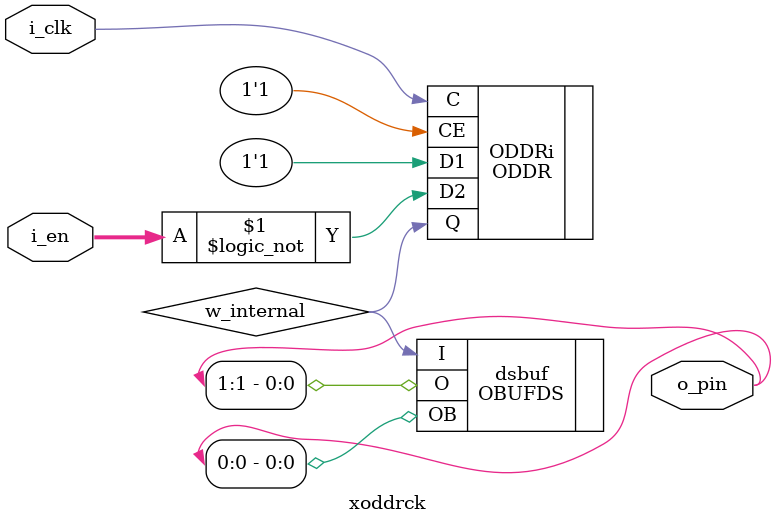
<source format=v>
module	xoddrck(i_clk, i_en, o_pin);
	input	wire		i_clk;
	input	wire [1:0]	i_en;
	output	wire [1:0]	o_pin;

	wire	w_internal;

	ODDR #(
		.DDR_CLK_EDGE("SAME_EDGE"),
		.INIT(1'b0),
		.SRTYPE("SYNC")
	) ODDRi(
		.Q(w_internal),
		.C(i_clk),
		.CE(1'b1),
		.D1(1'b1),	// Negative clock edge (goes first)
		.D2(!i_en));	// Positive clock edge

	OBUFDS dsbuf(.I(w_internal), .O(o_pin[1]), .OB(o_pin[0]));

endmodule

</source>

------------------------------------------------------------

> [WHAT IS BEING ASKED]
Copy out the material above in full and exactly; its pictures are not to appear.

> [PROBLEM SOLUTION]
<source format=v>
module	xoddrck(i_clk, i_en, o_pin);
	input	wire		i_clk;
	input	wire [1:0]	i_en;
	output	wire [1:0]	o_pin;

	wire	w_internal;

	ODDR #(
		.DDR_CLK_EDGE("SAME_EDGE"),
		.INIT(1'b0),
		.SRTYPE("SYNC")
	) ODDRi(
		.Q(w_internal),
		.C(i_clk),
		.CE(1'b1),
		.D1(1'b1),	// Negative clock edge (goes first)
		.D2(!i_en));	// Positive clock edge

	OBUFDS dsbuf(.I(w_internal), .O(o_pin[1]), .OB(o_pin[0]));

endmodule

</source>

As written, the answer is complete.